Dentre os momentos que mais me marcaram relembro o dia quando
para lá seguimos para a inauguração do templo e do novo Salão Comunitário
da Vila Lothammer, recentemente concluído.
Lamento não ter encontrado o registro da data do ocorrido, pois quando
o evento falhou, não confeccionei o costumeiro boletim informativo. Mas em
minha memória isso deve ter ocorrido nos primeiros meses de 1973.
Havíamos chegado a Vila Lothammer já um dia antes. Kunert veio
sozinho no seu carro e eu e Doris e filhos em outro veículo. Ficamos
hospedados na casa de Lothar e Idelga Lothammer pois que a mesma ficava
diante do Salão a ser inaugurado, apenas no lado oposto da estrada.

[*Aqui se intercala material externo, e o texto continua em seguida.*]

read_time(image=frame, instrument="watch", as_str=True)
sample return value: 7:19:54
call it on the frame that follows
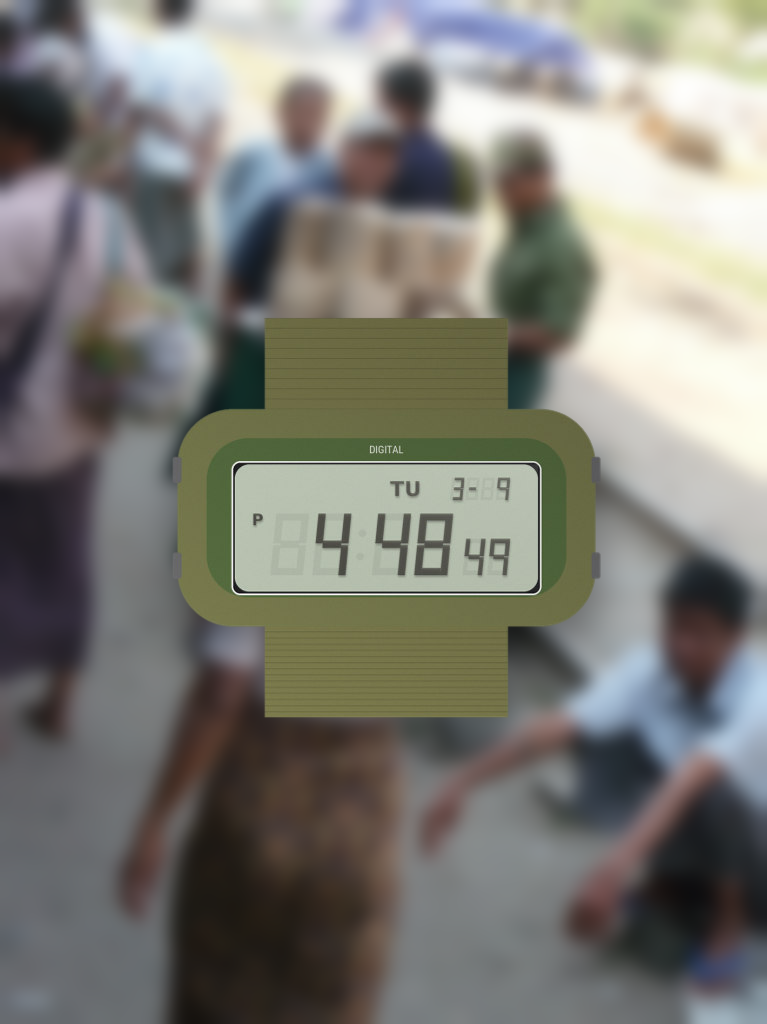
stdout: 4:48:49
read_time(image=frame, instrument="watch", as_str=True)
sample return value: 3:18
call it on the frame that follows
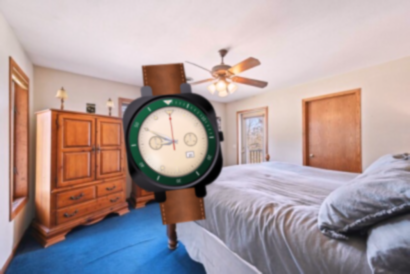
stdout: 8:50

Naquele mesmo dia veio chuva intermitente e que durou inclusive a noite
inteira. Amanhecemos ilhados na casa de Lothar e Idelga, pois a enchente se
fizera de modo pleno e fechara todas as vias de acesso oela estrada, tanto do
sul bem como do norte. Ninguém conseguiria vir para participar do culto festivo
no templo e da inauguração do salão.
Desta forma Kunert e eu com Doris e Carlos Augusto tivemos que
esperar a água baixar, para retornamos aos nossos domicílios.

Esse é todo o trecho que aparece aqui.